New research widely reported in the media from the World Cancer Research Fund (WCRF) this week has provided further evidence of the link between alcohol consumption and an increased risk of breast cancer in women. Emeritus Professor of Applied Statistics at The Open University, Kevin McConway, breaks the figures down for us.
There are numerous factors that can impact on your likelihood of developing breast cancer, including age, height and genes. This recent research suggests that women can lower their risk of breast cancer by focusing on factors within their control such as diet, exercise, and maintaining a healthy weight. It analysed more than 100 studies studying the medical history of 12 million women and found that drinking an extra small glass of wine every day can increase breast cancer risk by 9% after the menopause.
Should I give up alcohol?
“Evidence that drinking alcohol increases breast cancer risk has been around for a long time,” said Professor McConway, “and though the WCRF does take into account some new evidence, fundamentally not much has changed. Considering the data at face value, the effect on breast cancer, while it looks real to me, isn’t huge.

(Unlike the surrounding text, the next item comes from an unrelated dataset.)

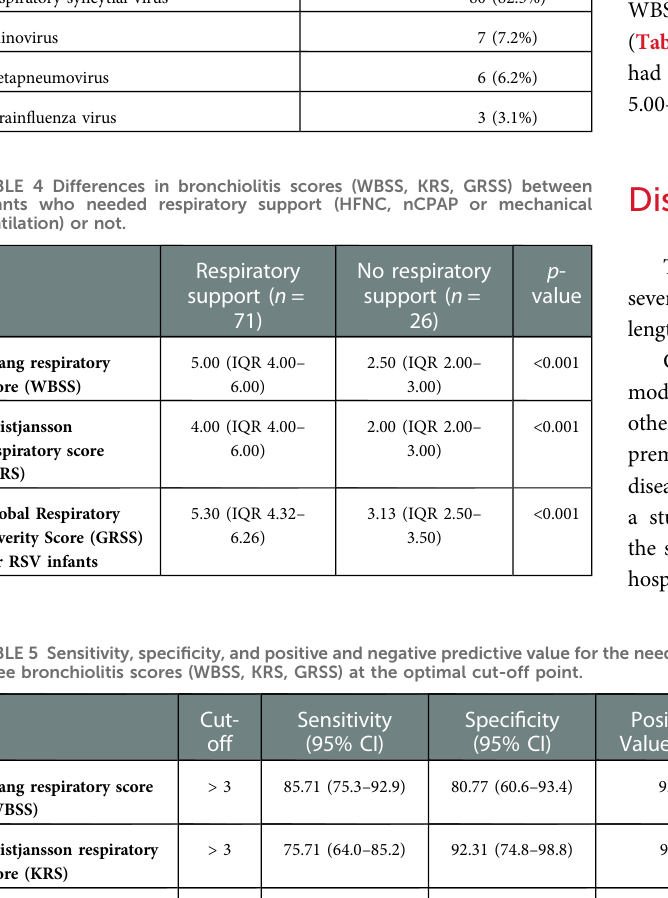
( Table 6 ). The three infants who required mechanical ventilation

“Breast cancer is one of the commonest cancers, and according to Cancer Research UK (CRUK), of 100 UK women, about 12 or 13 will develop a breast cancer at some point in their lives. Imagine that these 100 women all drank an extra small glass of wine or half a pint of beer every day, compared to what they drink now. The WCRF figures suggest that this would lead to one more of them developing a breast cancer during their lifetime.
Any increase in risk is a bad thing, but it’s only one more out of 100 women, and that has to be set against whatever pleasure the women might obtain from their drinking.
Should I be doing more exercise?
“The association between body fat and breast cancer depends on when you’re carrying the extra weight and when in your life the cancer might occur. How do you balance this out? It’s certainly true that most breast cancers occur after the menopause, so in one sense things that affect cancer risk after the menopause might be considered more important.
“It is equally important to emphasise that breast cancer is not the only disease that has evidence of links to being overweight or to aspects of diet and exercise. Decisions on whether and how to change one’s lifestyle shouldn’t be made on the basis of breast cancer risk alone, but evidence of other risks might well point in the same direction.”
How can I reduce the risk of breast cancer?
“The research itself is reasonably measured and mentions various limitations. For example, in reference to the possible causes or mechanisms, it states these: ‘remain uncertain and are likely complex.’ The conclusions of the research are complicated, and it’s not straightforward to pick out clear implications from it on how you might reduce your risk of breast cancer.
Like many cancers, breast cancer isn’t generally caused by something simple like getting an infection or having an injury – different factors have to act together.
“Most of the factors that were studied in this report are themselves linked in complicated ways. For example, the researchers concluded that being overweight or obese throughout adult life increases the risk of breast cancer after the menopause.
“But if you were overweight and wanted to change that, you’d have to do it by changing your diet, cutting out or reducing alcohol, and increasing your exercise, or some combination of all of them. So sorting out the separate effects of alcohol, being overweight, diet, and exercise, and deciding what is cause and effect, is not easy.”